--- START ---
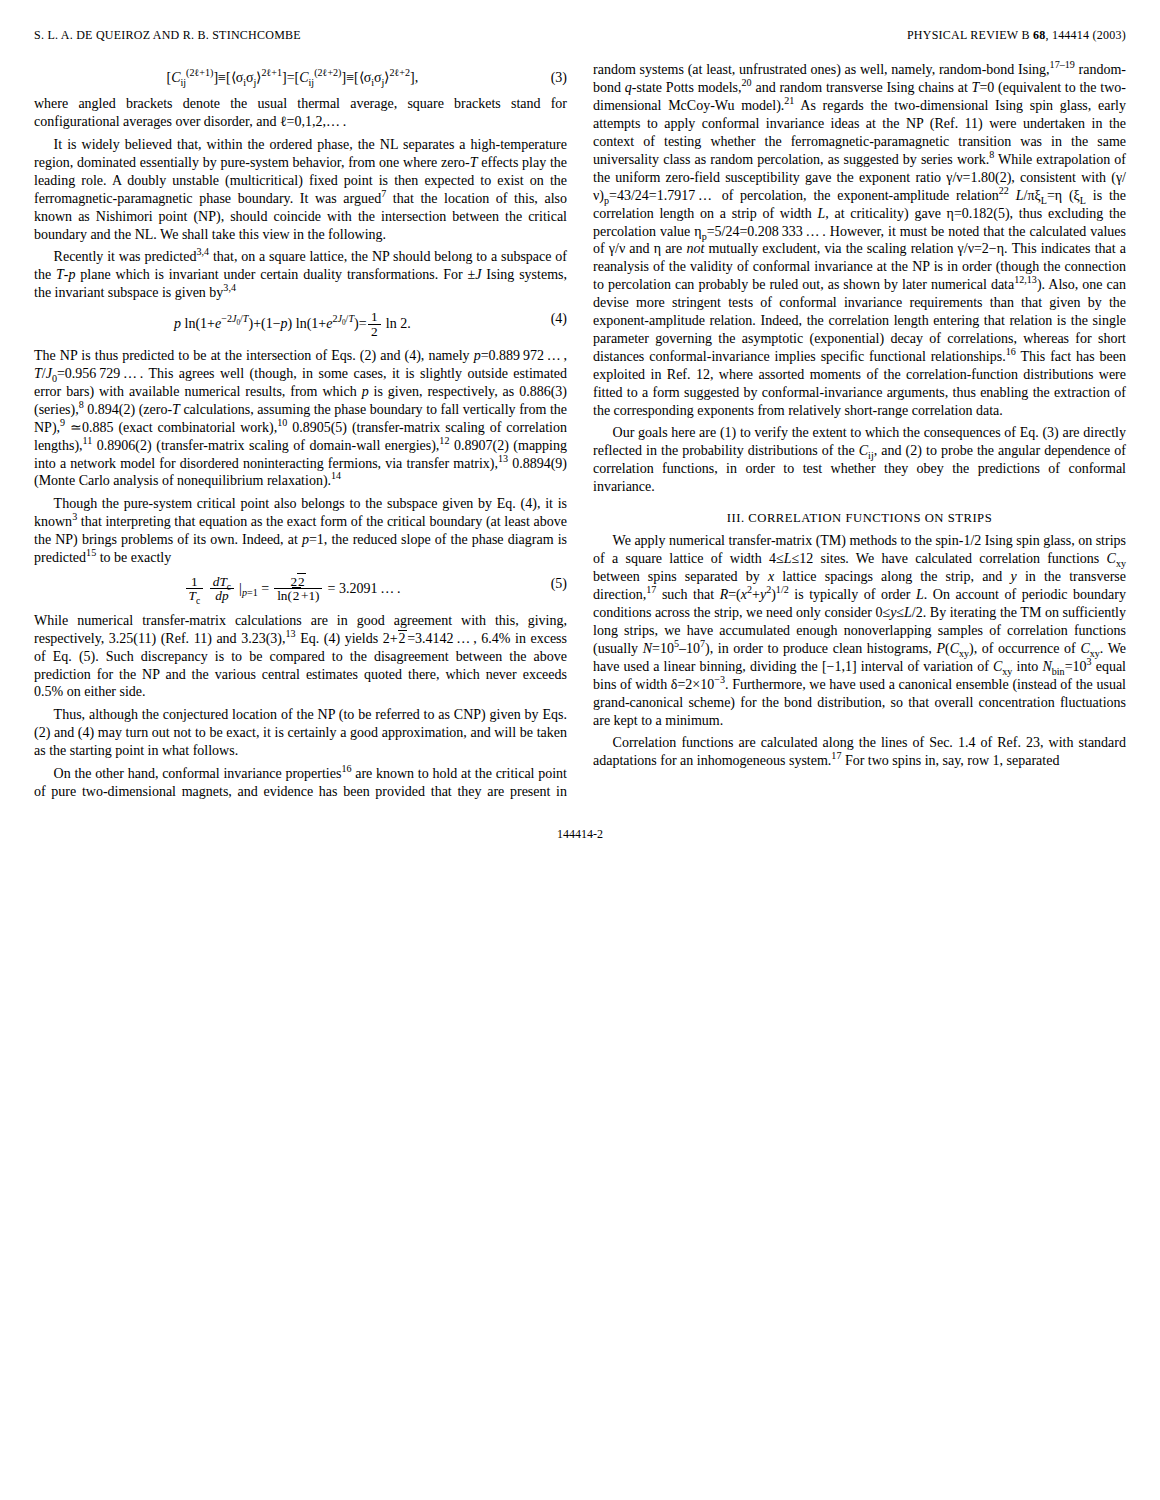S. L. A. de Queiroz and R. B. Stinchcombe
Physical Review B 68, 144414 (2003)
[Cij(2ℓ+1)]≡[⟨σiσj⟩2ℓ+1]=[Cij(2ℓ+2)]≡[⟨σiσj⟩2ℓ+2], (3)
where angled brackets denote the usual thermal average, square brackets stand for configurational averages over disorder, and ℓ=0,1,2,… .
It is widely believed that, within the ordered phase, the NL separates a high-temperature region, dominated essentially by pure-system behavior, from one where zero-T effects play the leading role. A doubly unstable (multicritical) fixed point is then expected to exist on the ferromagnetic-paramagnetic phase boundary. It was argued7 that the location of this, also known as Nishimori point (NP), should coincide with the intersection between the critical boundary and the NL. We shall take this view in the following.
Recently it was predicted3,4 that, on a square lattice, the NP should belong to a subspace of the T-p plane which is invariant under certain duality transformations. For ±J Ising systems, the invariant subspace is given by3,4
p ln(1+e−2J0/T)+(1−p) ln(1+e2J0/T)=12 ln 2. (4)
The NP is thus predicted to be at the intersection of Eqs. (2) and (4), namely p=0.889 972 … , T/J0=0.956 729 … . This agrees well (though, in some cases, it is slightly outside estimated error bars) with available numerical results, from which p is given, respectively, as 0.886(3) (series),8 0.894(2) (zero-T calculations, assuming the phase boundary to fall vertically from the NP),9 ≃0.885 (exact combinatorial work),10 0.8905(5) (transfer-matrix scaling of correlation lengths),11 0.8906(2) (transfer-matrix scaling of domain-wall energies),12 0.8907(2) (mapping into a network model for disordered noninteracting fermions, via transfer matrix),13 0.8894(9) (Monte Carlo analysis of nonequilibrium relaxation).14
Though the pure-system critical point also belongs to the subspace given by Eq. (4), it is known3 that interpreting that equation as the exact form of the critical boundary (at least above the NP) brings problems of its own. Indeed, at p=1, the reduced slope of the phase diagram is predicted15 to be exactly
1 Tc dTc dp |p=1 = 22 ln(2+1) = 3.2091 … . (5)
While numerical transfer-matrix calculations are in good agreement with this, giving, respectively, 3.25(11) (Ref. 11) and 3.23(3),13 Eq. (4) yields 2+2=3.4142 … , 6.4% in excess of Eq. (5). Such discrepancy is to be compared to the disagreement between the above prediction for the NP and the various central estimates quoted there, which never exceeds 0.5% on either side.
Thus, although the conjectured location of the NP (to be referred to as CNP) given by Eqs. (2) and (4) may turn out not to be exact, it is certainly a good approximation, and will be taken as the starting point in what follows.
On the other hand, conformal invariance properties16 are known to hold at the critical point of pure two-dimensional magnets, and evidence has been provided that they are present in random systems (at least, unfrustrated ones) as well, namely, random-bond Ising,17–19 random-bond q-state Potts models,20 and random transverse Ising chains at T=0 (equivalent to the two-dimensional McCoy-Wu model).21 As regards the two-dimensional Ising spin glass, early attempts to apply conformal invariance ideas at the NP (Ref. 11) were undertaken in the context of testing whether the ferromagnetic-paramagnetic transition was in the same universality class as random percolation, as suggested by series work.8 While extrapolation of the uniform zero-field susceptibility gave the exponent ratio γ/ν=1.80(2), consistent with (γ/ν)p=43/24=1.7917 …  of percolation, the exponent-amplitude relation22 L/πξL=η (ξL is the correlation length on a strip of width L, at criticality) gave η=0.182(5), thus excluding the percolation value ηp=5/24=0.208 333 … . However, it must be noted that the calculated values of γ/ν and η are not mutually excludent, via the scaling relation γ/ν=2−η. This indicates that a reanalysis of the validity of conformal invariance at the NP is in order (though the connection to percolation can probably be ruled out, as shown by later numerical data12,13). Also, one can devise more stringent tests of conformal invariance requirements than that given by the exponent-amplitude relation. Indeed, the correlation length entering that relation is the single parameter governing the asymptotic (exponential) decay of correlations, whereas for short distances conformal-invariance implies specific functional relationships.16 This fact has been exploited in Ref. 12, where assorted moments of the correlation-function distributions were fitted to a form suggested by conformal-invariance arguments, thus enabling the extraction of the corresponding exponents from relatively short-range correlation data.
Our goals here are (1) to verify the extent to which the consequences of Eq. (3) are directly reflected in the probability distributions of the Cij, and (2) to probe the angular dependence of correlation functions, in order to test whether they obey the predictions of conformal invariance.
III. Correlation functions on strips
We apply numerical transfer-matrix (TM) methods to the spin-1/2 Ising spin glass, on strips of a square lattice of width 4≤L≤12 sites. We have calculated correlation functions Cxy between spins separated by x lattice spacings along the strip, and y in the transverse direction,17 such that R=(x2+y2)1/2 is typically of order L. On account of periodic boundary conditions across the strip, we need only consider 0≤y≤L/2. By iterating the TM on sufficiently long strips, we have accumulated enough nonoverlapping samples of correlation functions (usually N=105–107), in order to produce clean histograms, P(Cxy), of occurrence of Cxy. We have used a linear binning, dividing the [−1,1] interval of variation of Cxy into Nbin=103 equal bins of width δ=2×10−3. Furthermore, we have used a canonical ensemble (instead of the usual grand-canonical scheme) for the bond distribution, so that overall concentration fluctuations are kept to a minimum.
Correlation functions are calculated along the lines of Sec. 1.4 of Ref. 23, with standard adaptations for an inhomogeneous system.17 For two spins in, say, row 1, separated
144414-2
--- END ---
WHAT TO PRODUCE
Once more, please print all the lines above exactly, without their pictures.

TASK ANSWER
S. L. A. de Queiroz and R. B. Stinchcombe
Physical Review B 68, 144414 (2003)
[Cij(2ℓ+1)]≡[⟨σiσj⟩2ℓ+1]=[Cij(2ℓ+2)]≡[⟨σiσj⟩2ℓ+2], (3)
where angled brackets denote the usual thermal average, square brackets stand for configurational averages over disorder, and ℓ=0,1,2,… .
It is widely believed that, within the ordered phase, the NL separates a high-temperature region, dominated essentially by pure-system behavior, from one where zero-T effects play the leading role. A doubly unstable (multicritical) fixed point is then expected to exist on the ferromagnetic-paramagnetic phase boundary. It was argued7 that the location of this, also known as Nishimori point (NP), should coincide with the intersection between the critical boundary and the NL. We shall take this view in the following.
Recently it was predicted3,4 that, on a square lattice, the NP should belong to a subspace of the T-p plane which is invariant under certain duality transformations. For ±J Ising systems, the invariant subspace is given by3,4
p ln(1+e−2J0/T)+(1−p) ln(1+e2J0/T)=12 ln 2. (4)
The NP is thus predicted to be at the intersection of Eqs. (2) and (4), namely p=0.889 972 … , T/J0=0.956 729 … . This agrees well (though, in some cases, it is slightly outside estimated error bars) with available numerical results, from which p is given, respectively, as 0.886(3) (series),8 0.894(2) (zero-T calculations, assuming the phase boundary to fall vertically from the NP),9 ≃0.885 (exact combinatorial work),10 0.8905(5) (transfer-matrix scaling of correlation lengths),11 0.8906(2) (transfer-matrix scaling of domain-wall energies),12 0.8907(2) (mapping into a network model for disordered noninteracting fermions, via transfer matrix),13 0.8894(9) (Monte Carlo analysis of nonequilibrium relaxation).14
Though the pure-system critical point also belongs to the subspace given by Eq. (4), it is known3 that interpreting that equation as the exact form of the critical boundary (at least above the NP) brings problems of its own. Indeed, at p=1, the reduced slope of the phase diagram is predicted15 to be exactly
1 Tc dTc dp |p=1 = 22 ln(2+1) = 3.2091 … . (5)
While numerical transfer-matrix calculations are in good agreement with this, giving, respectively, 3.25(11) (Ref. 11) and 3.23(3),13 Eq. (4) yields 2+2=3.4142 … , 6.4% in excess of Eq. (5). Such discrepancy is to be compared to the disagreement between the above prediction for the NP and the various central estimates quoted there, which never exceeds 0.5% on either side.
Thus, although the conjectured location of the NP (to be referred to as CNP) given by Eqs. (2) and (4) may turn out not to be exact, it is certainly a good approximation, and will be taken as the starting point in what follows.
On the other hand, conformal invariance properties16 are known to hold at the critical point of pure two-dimensional magnets, and evidence has been provided that they are present in random systems (at least, unfrustrated ones) as well, namely, random-bond Ising,17–19 random-bond q-state Potts models,20 and random transverse Ising chains at T=0 (equivalent to the two-dimensional McCoy-Wu model).21 As regards the two-dimensional Ising spin glass, early attempts to apply conformal invariance ideas at the NP (Ref. 11) were undertaken in the context of testing whether the ferromagnetic-paramagnetic transition was in the same universality class as random percolation, as suggested by series work.8 While extrapolation of the uniform zero-field susceptibility gave the exponent ratio γ/ν=1.80(2), consistent with (γ/ν)p=43/24=1.7917 …  of percolation, the exponent-amplitude relation22 L/πξL=η (ξL is the correlation length on a strip of width L, at criticality) gave η=0.182(5), thus excluding the percolation value ηp=5/24=0.208 333 … . However, it must be noted that the calculated values of γ/ν and η are not mutually excludent, via the scaling relation γ/ν=2−η. This indicates that a reanalysis of the validity of conformal invariance at the NP is in order (though the connection to percolation can probably be ruled out, as shown by later numerical data12,13). Also, one can devise more stringent tests of conformal invariance requirements than that given by the exponent-amplitude relation. Indeed, the correlation length entering that relation is the single parameter governing the asymptotic (exponential) decay of correlations, whereas for short distances conformal-invariance implies specific functional relationships.16 This fact has been exploited in Ref. 12, where assorted moments of the correlation-function distributions were fitted to a form suggested by conformal-invariance arguments, thus enabling the extraction of the corresponding exponents from relatively short-range correlation data.
Our goals here are (1) to verify the extent to which the consequences of Eq. (3) are directly reflected in the probability distributions of the Cij, and (2) to probe the angular dependence of correlation functions, in order to test whether they obey the predictions of conformal invariance.
III. Correlation functions on strips
We apply numerical transfer-matrix (TM) methods to the spin-1/2 Ising spin glass, on strips of a square lattice of width 4≤L≤12 sites. We have calculated correlation functions Cxy between spins separated by x lattice spacings along the strip, and y in the transverse direction,17 such that R=(x2+y2)1/2 is typically of order L. On account of periodic boundary conditions across the strip, we need only consider 0≤y≤L/2. By iterating the TM on sufficiently long strips, we have accumulated enough nonoverlapping samples of correlation functions (usually N=105–107), in order to produce clean histograms, P(Cxy), of occurrence of Cxy. We have used a linear binning, dividing the [−1,1] interval of variation of Cxy into Nbin=103 equal bins of width δ=2×10−3. Furthermore, we have used a canonical ensemble (instead of the usual grand-canonical scheme) for the bond distribution, so that overall concentration fluctuations are kept to a minimum.
Correlation functions are calculated along the lines of Sec. 1.4 of Ref. 23, with standard adaptations for an inhomogeneous system.17 For two spins in, say, row 1, separated
144414-2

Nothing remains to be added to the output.